--- ENTRIES PROVIDED Enclosed Below ---

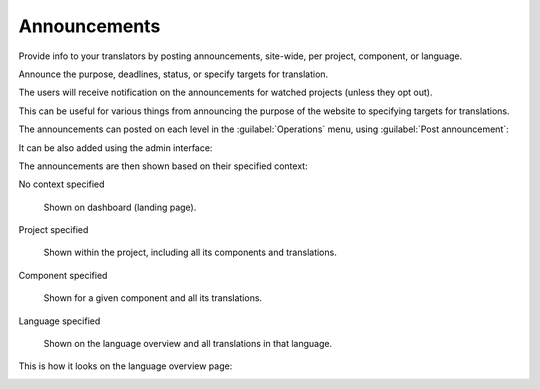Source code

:Announcements
=============

.. versionchanged:: 4.0

   In prior releases this feature was called whiteboard messages.

Provide info to your translators by posting announcements, site-wide, per project, component, or language.

Announce the purpose, deadlines, status, or specify targets for translation.

The users will receive notification on the announcements for watched
projects (unless they opt out).

This can be useful for various things from announcing the purpose of the website to
specifying targets for translations.

The announcements can posted on each level in the :guilabel:`Operations` menu, using
:guilabel:`Post announcement`:

.. image:: /screenshots/announcement-project.webp
    :alt: Image showing an announcement that reads: "Translations will be used only if they reach 60%" atop the dashboard view.

It can be also added using the admin interface:

.. image:: /screenshots/announcement.webp

The announcements are then shown based on their specified context:

No context specified

    Shown on dashboard (landing page).

Project specified

    Shown within the project, including all its components and translations.

Component specified

    Shown for a given component and all its translations.

Language specified

    Shown on the language overview and all translations in that language.


This is how it looks on the language overview page:

.. image:: /screenshots/announcement-language.webp
   :alt: Image showing an announcement that reads: "Czech translators rock!" atop the Czech language overview.
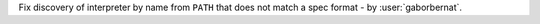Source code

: Fix discovery of interpreter by name from ``PATH`` that does not match a spec format - by :user:`gaborbernat`.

--- End of Enclosed ENTRIES PROVIDED ---

*DESCRIPTION OF THE TASK:* Take the listing above and repeat exactly the lines from the one containing "The users will" through the one containing "Component specified", both included.

*ANSWER SPACE:*
The users will receive notification on the announcements for watched
projects (unless they opt out).

This can be useful for various things from announcing the purpose of the website to
specifying targets for translations.

The announcements can posted on each level in the :guilabel:`Operations` menu, using
:guilabel:`Post announcement`:

.. image:: /screenshots/announcement-project.webp
    :alt: Image showing an announcement that reads: "Translations will be used only if they reach 60%" atop the dashboard view.

It can be also added using the admin interface:

.. image:: /screenshots/announcement.webp

The announcements are then shown based on their specified context:

No context specified

    Shown on dashboard (landing page).

Project specified

    Shown within the project, including all its components and translations.

Component specified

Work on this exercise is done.